Il romanzo non brilla neppure per i suoi personaggi. Ritengo significativo che, tra le tre protagoniste, l’unica soffribile sia la dodicenne Tess la cui sola colpa è una bontà irreale. Pur risultando quasi una comprimaria, Maura è scritta per essere odiata dal lettore e nel finale sfoggia delle azioni decisamente OOC, mentre Cate passa da un piano avventato all’altro, il tutto contornato da un’ingenuità quasi ridicola e da una continua rabbia immotivata.

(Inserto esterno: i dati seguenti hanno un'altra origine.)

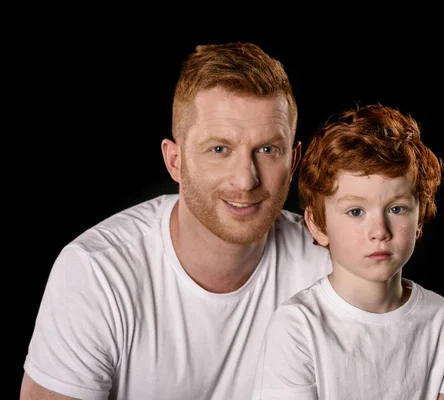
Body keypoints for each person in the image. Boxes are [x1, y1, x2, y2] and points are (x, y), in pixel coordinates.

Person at [20, 42, 333, 400]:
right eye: (219, 149)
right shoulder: (96, 273)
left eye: (267, 150)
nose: (246, 180)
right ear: (175, 161)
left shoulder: (328, 266)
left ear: (293, 161)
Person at [251, 104, 444, 399]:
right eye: (356, 211)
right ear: (318, 224)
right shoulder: (297, 326)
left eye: (397, 209)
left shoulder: (443, 321)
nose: (379, 230)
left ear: (419, 219)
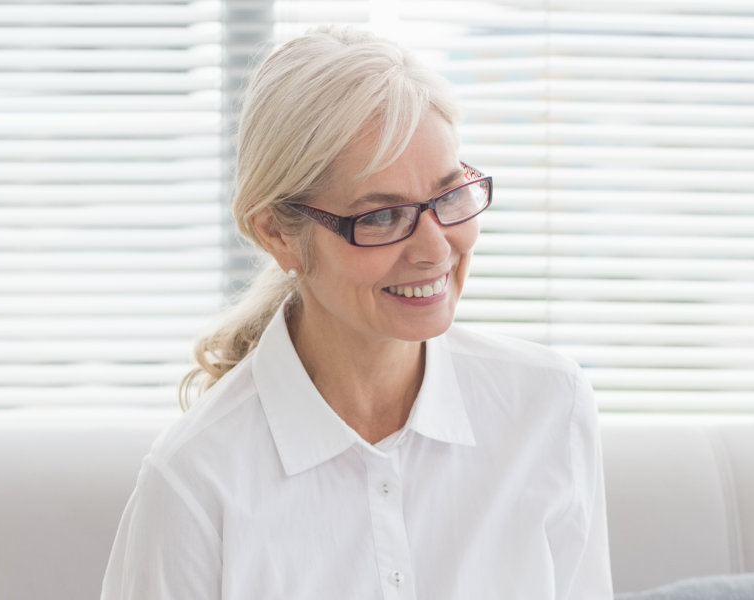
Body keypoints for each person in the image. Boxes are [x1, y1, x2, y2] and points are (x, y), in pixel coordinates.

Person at [100, 25, 610, 599]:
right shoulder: (197, 479)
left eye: (448, 197)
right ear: (278, 235)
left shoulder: (548, 407)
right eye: (382, 216)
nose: (436, 249)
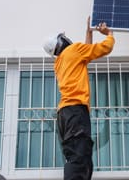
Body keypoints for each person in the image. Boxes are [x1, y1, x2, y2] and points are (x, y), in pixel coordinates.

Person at [43, 17, 115, 180]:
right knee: (79, 159)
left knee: (81, 158)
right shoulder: (74, 51)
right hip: (75, 111)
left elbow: (85, 54)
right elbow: (105, 48)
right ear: (61, 42)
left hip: (65, 114)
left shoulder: (61, 61)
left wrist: (88, 33)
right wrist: (109, 34)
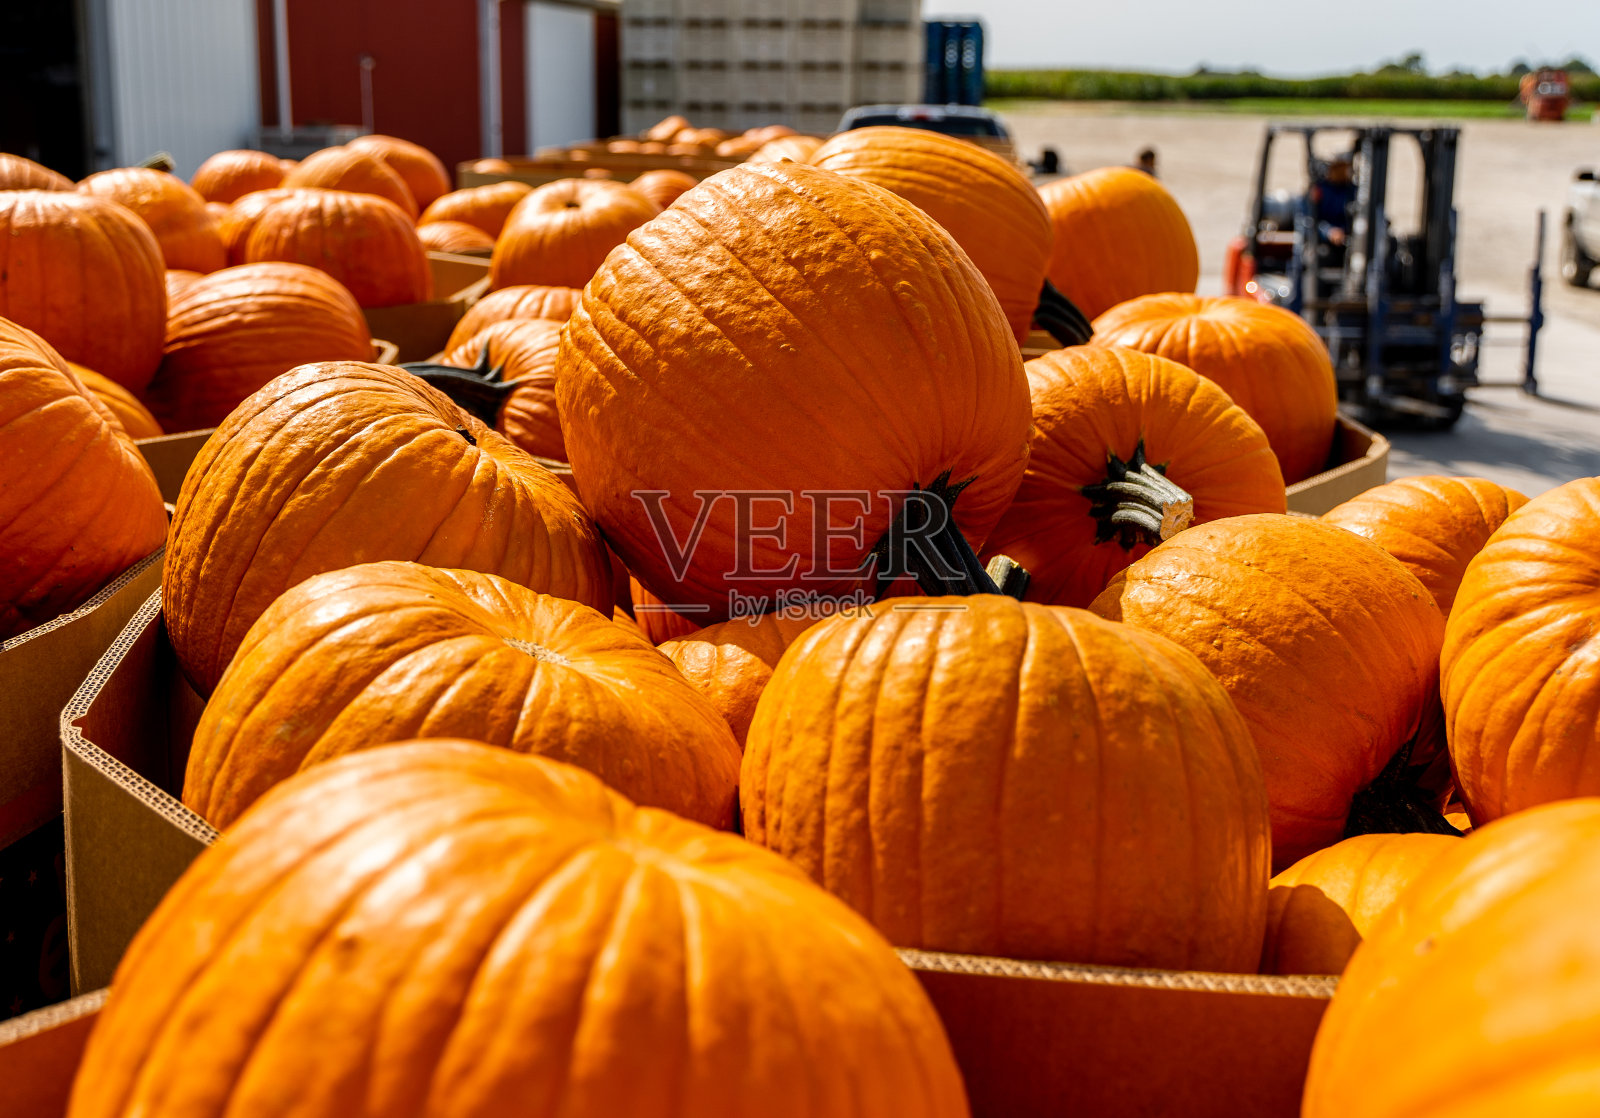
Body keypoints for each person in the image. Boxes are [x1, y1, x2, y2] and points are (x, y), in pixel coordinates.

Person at [1311, 156, 1356, 246]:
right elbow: (1311, 219)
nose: (1344, 171)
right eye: (1340, 167)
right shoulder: (1320, 190)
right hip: (1324, 242)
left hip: (1347, 239)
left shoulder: (1352, 190)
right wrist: (1328, 231)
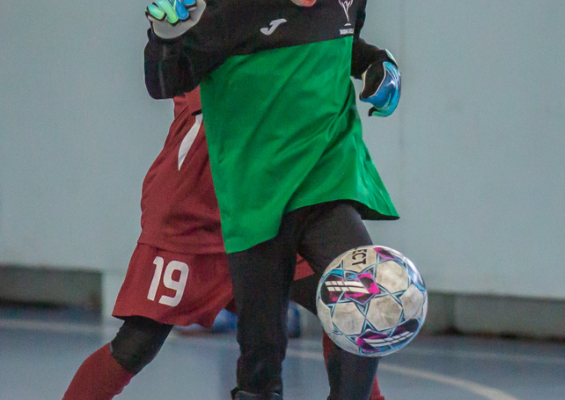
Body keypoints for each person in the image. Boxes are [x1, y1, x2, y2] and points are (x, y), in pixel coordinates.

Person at [143, 1, 401, 399]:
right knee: (261, 358)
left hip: (325, 176)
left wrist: (376, 64)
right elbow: (166, 82)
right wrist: (165, 38)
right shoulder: (227, 10)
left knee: (368, 296)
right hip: (255, 195)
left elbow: (345, 40)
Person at [61, 87, 387, 399]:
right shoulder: (210, 53)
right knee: (137, 343)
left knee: (349, 304)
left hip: (264, 205)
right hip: (195, 211)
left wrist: (372, 60)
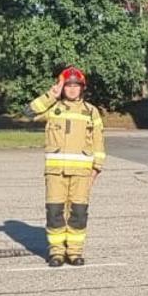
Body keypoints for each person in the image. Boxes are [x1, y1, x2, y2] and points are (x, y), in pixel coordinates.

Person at [29, 67, 106, 267]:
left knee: (78, 213)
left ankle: (74, 251)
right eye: (68, 85)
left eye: (76, 86)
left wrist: (96, 168)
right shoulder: (53, 109)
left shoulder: (91, 112)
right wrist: (50, 95)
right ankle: (56, 252)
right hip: (55, 173)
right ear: (62, 87)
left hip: (82, 174)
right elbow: (28, 113)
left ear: (82, 88)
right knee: (54, 212)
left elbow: (98, 143)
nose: (72, 90)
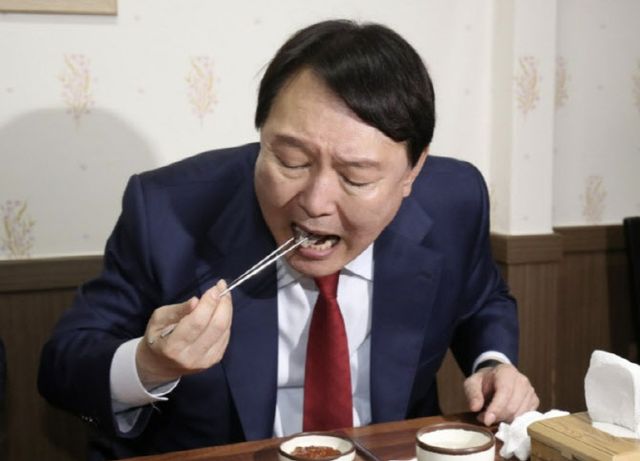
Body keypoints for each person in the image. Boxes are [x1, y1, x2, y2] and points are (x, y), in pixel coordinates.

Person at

La protagonista è anche la principale causa dei frequenti cali nella tensione narrativa con dei pensieri fuori luogo sulla falsariga del “dobbiamo salvare il mondo, ma voi andate avanti che io devo litigare con mia sorella”.
Purtroppo non posso salvare neppure gli antagonisti, che si dimostrano senza eccezione stupidi e privi di motivazioni valide. È quasi ridicolo come ci venga ripetuto più e più volte quale pericolo siano i Fratelli, mentre neppure in un’occasione essi mettono in difficoltà le giovani streghe; sarei curiosa di chiedere all’autrice come abbia immaginato la loro ascesa al potere.
Sperate forse in un miglioramento nello stile? Vi attende allora l’ennesima delusione, perché la Spotswood ci sommerge per la terza volta con interminabili descrizioni sugli abiti, i gioielli e gli arredi, ignorando ogni altro elemento.
La narrazione è farcita poi da interrogative dirette, che si possono in parte giustificare con la prima persona di Cate, e una valanga di punti di sospensione e punti interrogativi piazzati spesso a caso, per i quali non c’è invece giustificazione valida.
Vi chiederete se ci sia qualcosa da salvare in questo romanzo; stranamente ce n’è ben due! L’ottima edizione italiana della Sperling & Kupfer e il personaggio di Alistair, il solo con un briciolo di cervello.